I then mixed up a batch of post-shade color using (045) British Slate Grey and sprayed that for about 20 minutes. Just four drops of paint lasted so long that I feel I overdid it – laying down too much paint and nearly ruining the post-shade effect I wanted. Why? Because when I (should have) stopped I still had so much paint in the cup that the ‘cheap bastard’ in me didn’t want to waste it.

As I said, getting used to this paint requires you to ‘forget what you have learned’, and reset. Learning, I laid down my final post-shade coat of RLM-76 using just 2 drops (!) of paint and 8 drops of Thinner Mix. And I still had paint left over when I was done.

By the way, the RLM paint is part of a new batch of colors about to come out on the market aimed at German aircraft builders. I’ve been told these new colors are accurate; I’ll take their word for it – they look beautiful to me. The new colors include:

  • RLM-02 Grau
  • RLM-65 Hellblau I
  • RLM-74 Graugrün
  • RLM-75 Grauviolett
  • RLM-76 Lichtblau
  • RLM-78 Hellblau II
  • RLM-81 Braunviolett
  • RLM-82 Lichtgrün
  • RLM-83 Dunkelgrün

Back to the model - I waited about 2 hours and then put the decals on. These were plain white, early-war, Balkenkreuz outline-crosses without fill – a perfect test to see if these paints do indeed allow you to skip the ‘gloss coat’ prior to decaling.

My results were mixed – some of the decals showed no signs of silvering, but both crosses ‘silvered up’, unfortunately. Until I figure what I did wrong, I will continue to lay down a gloss coat under and over decals.


Clean-up is a breeze, although tap water seems to have little effect on removing the paint from the airbrush, so I suspect these paints contain something to protect them from water. The thinner works, of course, as does the company’s own Airbrush Cleaner.

After removing any excess paint with a Q-tip, I sprayed a few drops of thinner through the brush to clear out any paint that was still hanging around, swabbed the color cup with a Q-tip and then sprayed about 10 drops of MMP cleaner before setting the airbrush back on the rack. Occasionally I will pull the needle out and check it for paint or damage, but that’s it.

A final note: the Hairspray Method and Mission Models Paints

I use hairspray on almost everything now – mostly to lay down protective coats to make overspray cleanup easier, and to prepare the overlying coat for chipping and weathering.

This paint works well with the first type of hairspray application, rubbing off easily if there is overspray (ex: on the rubber portions of wheels, pioneer tools, etc.).

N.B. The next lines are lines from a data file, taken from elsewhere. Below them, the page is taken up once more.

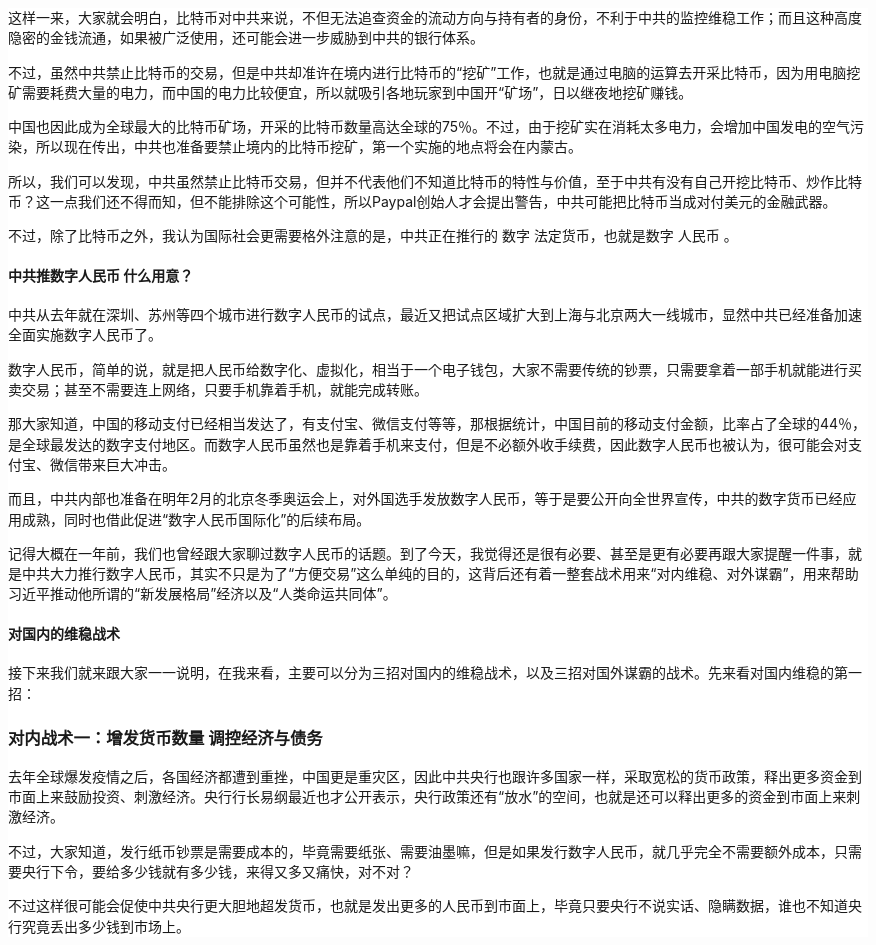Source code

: 这样一来，大家就会明白，比特币对中共来说，不但无法追查资金的流动方向与持有者的身份，不利于中共的监控维稳工作；而且这种高度隐密的金钱流通，如果被广泛使用，还可能会进一步威胁到中共的银行体系。
</p>
<p>
 不过，虽然中共禁止比特币的交易，但是中共却准许在境内进行比特币的“挖矿”工作，也就是通过电脑的运算去开采比特币，因为用电脑挖矿需要耗费大量的电力，而中国的电力比较便宜，所以就吸引各地玩家到中国开“矿场”，日以继夜地挖矿赚钱。
</p>
<p>
 中国也因此成为全球最大的比特币矿场，开采的比特币数量高达全球的75％。不过，由于挖矿实在消耗太多电力，会增加中国发电的空气污染，所以现在传出，中共也准备要禁止境内的比特币挖矿，第一个实施的地点将会在内蒙古。
</p>
<p>
 所以，我们可以发现，中共虽然禁止比特币交易，但并不代表他们不知道比特币的特性与价值，至于中共有没有自己开挖比特币、炒作比特币？这一点我们还不得而知，但不能排除这个可能性，所以Paypal创始人才会提出警告，中共可能把比特币当成对付美元的金融武器。
</p>
<p>
 不过，除了比特币之外，我认为国际社会更需要格外注意的是，中共正在推行的
 <ok href="https://www.epochtimes.com/gb/tag/%E6%95%B0%E5%AD%97.html">
  数字
 </ok>
 法定货币，也就是数字
 <ok href="https://www.epochtimes.com/gb/tag/%E4%BA%BA%E6%B0%91%E5%B8%81.html">
  人民币
 </ok>
 。
</p>
<h4>
 中共推数字人民币 什么用意？
</h4>
<p>
 中共从去年就在深圳、苏州等四个城市进行数字人民币的试点，最近又把试点区域扩大到上海与北京两大一线城市，显然中共已经准备加速全面实施数字人民币了。
</p>
<p>
 数字人民币，简单的说，就是把人民币给数字化、虚拟化，相当于一个电子钱包，大家不需要传统的钞票，只需要拿着一部手机就能进行买卖交易；甚至不需要连上网络，只要手机靠着手机，就能完成转账。
</p>
<p>
 那大家知道，中国的移动支付已经相当发达了，有支付宝、微信支付等等，那根据统计，中国目前的移动支付金额，比率占了全球的44％，是全球最发达的数字支付地区。而数字人民币虽然也是靠着手机来支付，但是不必额外收手续费，因此数字人民币也被认为，很可能会对支付宝、微信带来巨大冲击。
</p>
<p>
 而且，中共内部也准备在明年2月的北京冬季奥运会上，对外国选手发放数字人民币，等于是要公开向全世界宣传，中共的数字货币已经应用成熟，同时也借此促进“数字人民币国际化”的后续布局。
</p>
<p>
 记得大概在一年前，我们也曾经跟大家聊过数字人民币的话题。到了今天，我觉得还是很有必要、甚至是更有必要再跟大家提醒一件事，就是中共大力推行数字人民币，其实不只是为了“方便交易”这么单纯的目的，这背后还有着一整套战术用来“对内维稳、对外谋霸”，用来帮助习近平推动他所谓的“新发展格局”经济以及“人类命运共同体”。
</p>
<h4>
 对国内的维稳战术
</h4>
<p>
 接下来我们就来跟大家一一说明，在我来看，主要可以分为三招对国内的维稳战术，以及三招对国外谋霸的战术。先来看对国内维稳的第一招：
</p>
<h3>
 对内战术一：增发货币数量 调控经济与债务
</h3>
<p>
 去年全球爆发疫情之后，各国经济都遭到重挫，中国更是重灾区，因此中共央行也跟许多国家一样，采取宽松的货币政策，释出更多资金到市面上来鼓励投资、刺激经济。央行行长易纲最近也才公开表示，央行政策还有“放水”的空间，也就是还可以释出更多的资金到市面上来刺激经济。
</p>
<p>
 不过，大家知道，发行纸币钞票是需要成本的，毕竟需要纸张、需要油墨嘛，但是如果发行数字人民币，就几乎完全不需要额外成本，只需要央行下令，要给多少钱就有多少钱，来得又多又痛快，对不对？
</p>
<p>
 不过这样很可能会促使中共央行更大胆地超发货币，也就是发出更多的人民币到市面上，毕竟只要央行不说实话、隐瞒数据，谁也不知道央行究竟丢出多少钱到市场上。
</p>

You can also use their thinner for this task, which works even better than water.

Unfortunately, whether you use plain water, their thinner or cleaner, or any combination of these, paint chipping just isn’t in the wheelhouse for this acrylic paint, a job still best left to Tamiya paints, which naturally react perfectly to hairspray, flaking off in tiny, tiny pieces, allowing complete control. With MMP, as the paint starts to dry, water has less and less effect on it, and if it does come off, the removal of it is hard to control. The MMP thinner and cleaner products basically do what they’re supposed to do, remove the paint altogether.

I am hopeful that MMP can come out with a product (as Vallejo and AK Interactive have) that will allow their paint to be used with this type of weathering technique.

Quest Fulfilled

I have found my new paint; my quest fulfilled. I will continue to use my Vallejo paint investment, and Tamiya will continue to be my go-to choice when I want to use the hairspray weathering technique for chipping. The ease of use and color accuracy of these new Mission Models products, however, makes the choice of my preferred airbrushing paint a simple one for me. Life is simply too short to struggle with airbrushing if you don’t have to.

Did I mention these are acrylic paints?